Verified Syntheses of Zeolitic Materials

2nd Revised Edition

Safety considerations for zeolite synthesis

Harry Robson*
Department of Chemical Engineering
Louisiana Stare University, Baton Rouge, LA 70803, USA

In general, synthesis experiments are neither complex nor hazardous, and normal precautions which apply to any chemistry laboratory are adequate to protect both equipment and the investigator. But certain precautions should be called to the attention of the inexperienced operator.

1. Source Materials

Silica and alumina are inert in most forms, but ingestion of dust should be avoided. The alkoxides are skin irritants and should be handled with gloves and in a hood. Hydrofluoric acid (HF) is corrosive and skin contact or inhalation must be avoided, likewise strong caustic is corrosive to skin and equipment.
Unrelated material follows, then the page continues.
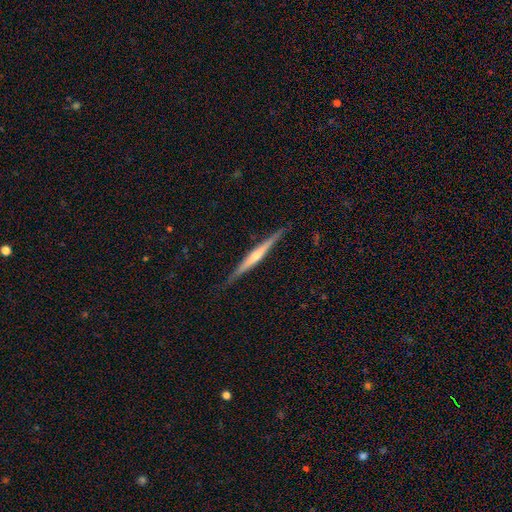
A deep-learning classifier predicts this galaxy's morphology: smooth_or_featured: featured or disk (p=0.75) [alt: smooth p=0.20]
disk_edge_on: yes (p=0.98) [alt: no p=0.02]
edge_on_bulge: rounded (p=0.63) [alt: none p=0.27]
merging: none (p=0.88) [alt: minor disturbance p=0.09]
Gloves and a face mask are indicated, and the experiment should be done in a hood.

In one case an "overflow" occurred when an inexperienced student put all the powdered aluminum required for a synthesis into a caustic solution. The exothermic dissolution heated the solution, accelerated the dissolution autocatalytically, and resulted in "boil over." Obviously, if hydrogen is given off, danger of explosion exists. The use of aluminum wire, which dissolves more slowly, is suggested.

Organic templates cover a wide range of volatility and toxicity. In many cases these materials are quite rare and their toxicity may not be well defined. Some are known to be biologically active; in all cases the investigator should avoid skin contact or inhalation by using gloves and working in a hood.
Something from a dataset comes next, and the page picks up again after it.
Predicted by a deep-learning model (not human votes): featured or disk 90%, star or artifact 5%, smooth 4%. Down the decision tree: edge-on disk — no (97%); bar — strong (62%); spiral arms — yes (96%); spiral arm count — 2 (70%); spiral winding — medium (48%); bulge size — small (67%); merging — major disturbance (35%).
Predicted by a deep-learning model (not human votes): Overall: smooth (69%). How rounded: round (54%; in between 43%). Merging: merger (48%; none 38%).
In some cases, the potential exists for explosive decomposition of the template under crystallization condition. There is no good way to rule out this possibility, but a strong exotherm in the thermal analysis curve of the template indicates it should be treated with caution.
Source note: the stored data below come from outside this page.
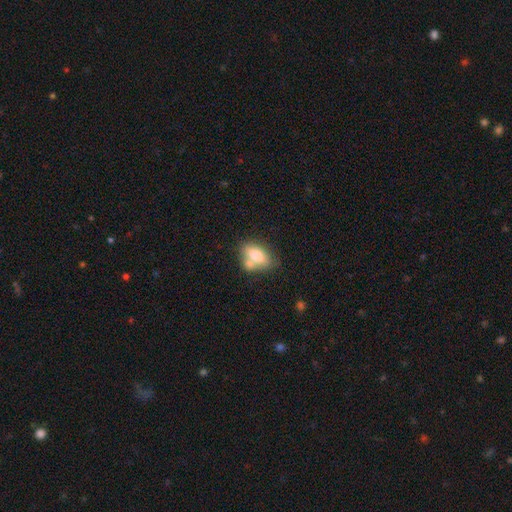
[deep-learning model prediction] Smooth or featured?
  - smooth: 73% *
  - featured or disk: 19%
  - star or artifact: 7%
How rounded?
  - in between: 85% *
  - round: 11%
  - cigar-shaped: 4%
Merging?
  - none: 46% *
  - merger: 35%
  - minor disturbance: 14%
  - major disturbance: 5%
No preparations in this book use beryllium (Be) or thallium (TI), but reports can be found in the literature of zeolite syntheses using these materials. Be and TI are extremely toxic and should be used only by experts who thoroughly understand the necessary precautions.

2. Batch Preparation

The hazards of handling strongly caustic materials are increased when the solutions are hot. Gloves and face mask are still more important. Hydrolysis of the alkoxides produces heat; this may not be a problem in gram quantities but becomes so with scale-up. The alcohol produced is often removed by evaporation which can be a fire hazard. High-speed mixers can be splash hazards unless totally contained.

3. Crystallization

Zeolite crystallization is usually done at autogenous pressure at temperatures up to 200°C. With water present, this can mean pressure up to 15 atm. When organic templates are present, the pressure can be considerably higher. The manufacturer‚s specifications for the autoclave must be carefully considered. The liquid fill of the cold autoclave should not exceed 75%; the expansion of liquid water between 25 and 200°C is not negligible. Teflon loses its strength above 200°C. Teflon gaskets and liners must be treated with caution at these temperatures. When working in metal autoclaves without liners, stainless steel exposed to caustic mixtures undergoes caustic embrittlement at temperatures above 200°C, which can quickly ruin an autoclave. To clean autoclave liners between experiments, strong, hot mineral acids are usually used, for example HNO3. It takes copious amounts of rinse water to remove all the acid.

Polypropylene jars may be used for crystallizations below 100°C. After extended use, they tend to spring a leak, as the bottom begins to separate. Although there is no danger of the jars bursting at this temperature, organic vapors are liberated, so that the oven or bath used for heating should be placed under a hood or have otherwise good ventilation.

Sealed quartz tubes are often used as the crystallization container, especially for small quantities and high throughput. Also one can monitor progress of crystallization visually. Qpartz is a poor conductor of heat, but prolonged heating for sealing can heat the synthesis batch to boiling if the neck is too short. After crystallization, the quartz reactor should be opened behind a shield to protect the operator in case of residual gas pressure.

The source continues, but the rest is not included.